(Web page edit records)
□ □ □ □
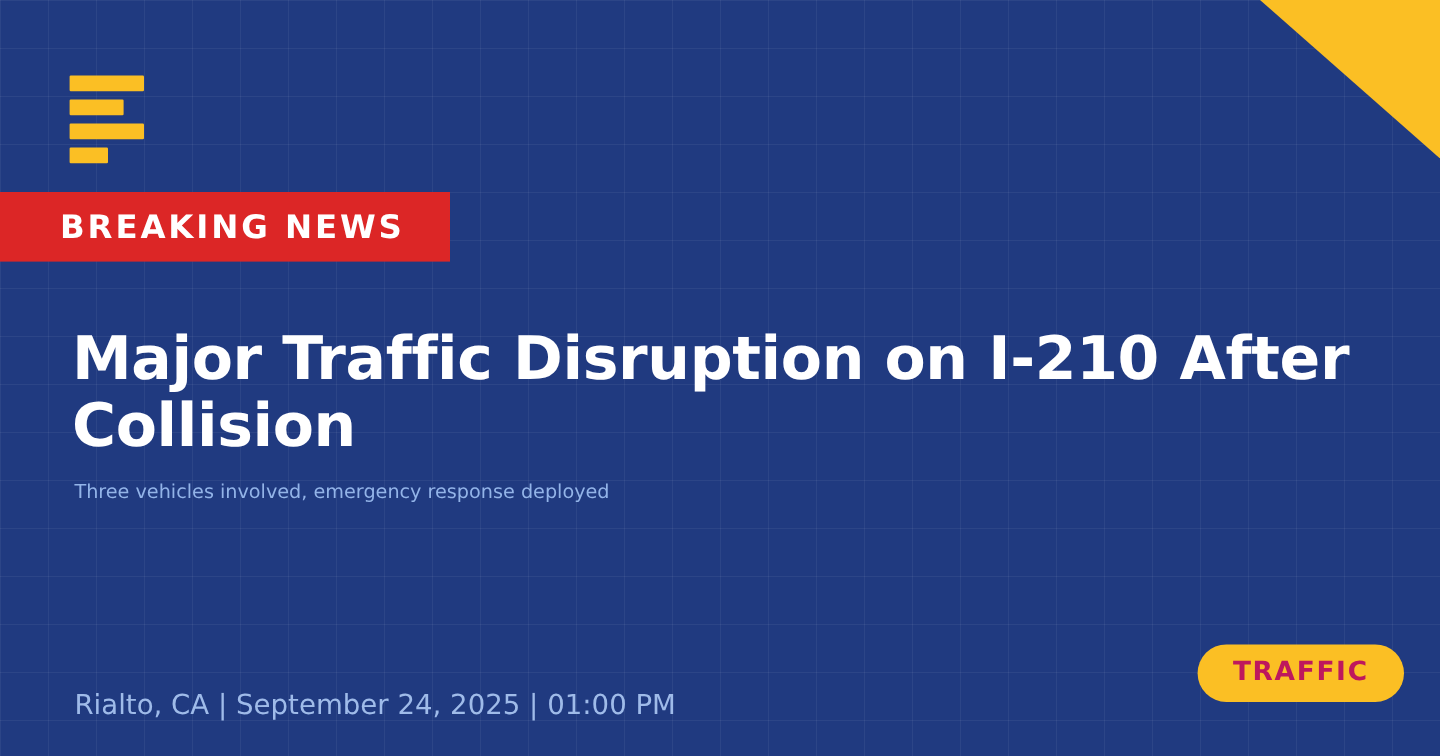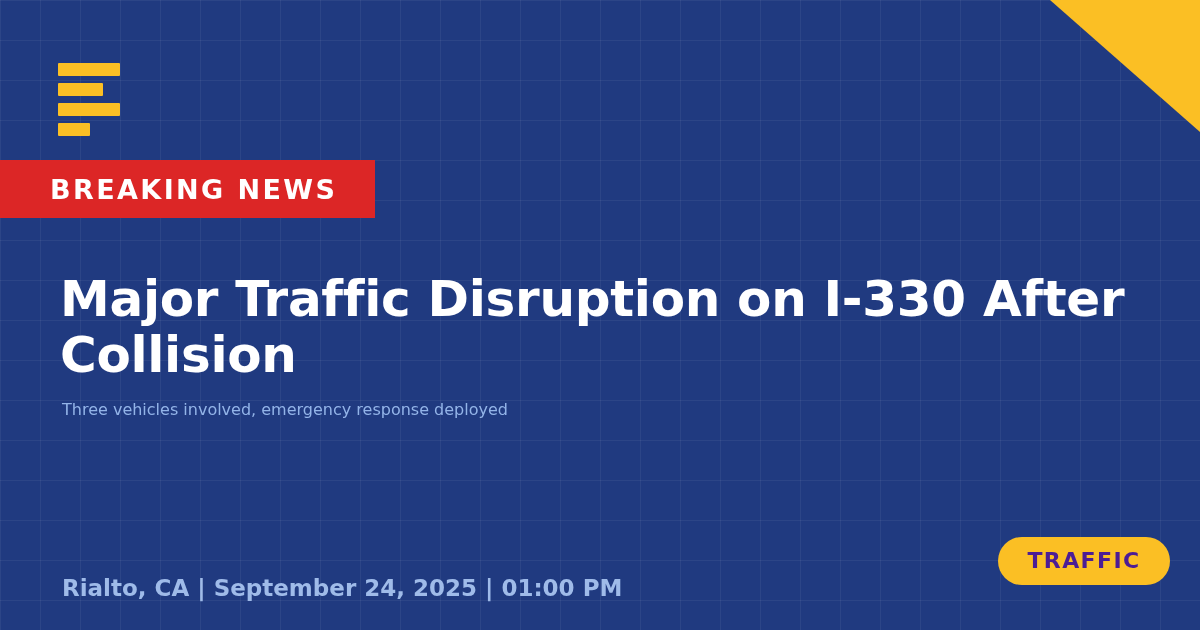--- a/index.html
+++ b/index.html
@@ -156,7 +156,7 @@
     <span id="breaking-badge-label">BREAKING NEWS</span>
   </div>
 
-  <h1 id="headline">Major Traffic Disruption on I-330 After Collision</h1>
+  <h1 id="headline">Major Traffic Disruption on I-210 After Collision</h1>
 
   <p id="subtitle">Three vehicles involved, emergency response deployed</p>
□ □ □ □
= Task statement =
Above are the entries; copy out every line among them that contains the word "headline".

= Final answer =
-  <h1 id="headline">Major Traffic Disruption on I-330 After Collision</h1>
+  <h1 id="headline">Major Traffic Disruption on I-210 After Collision</h1>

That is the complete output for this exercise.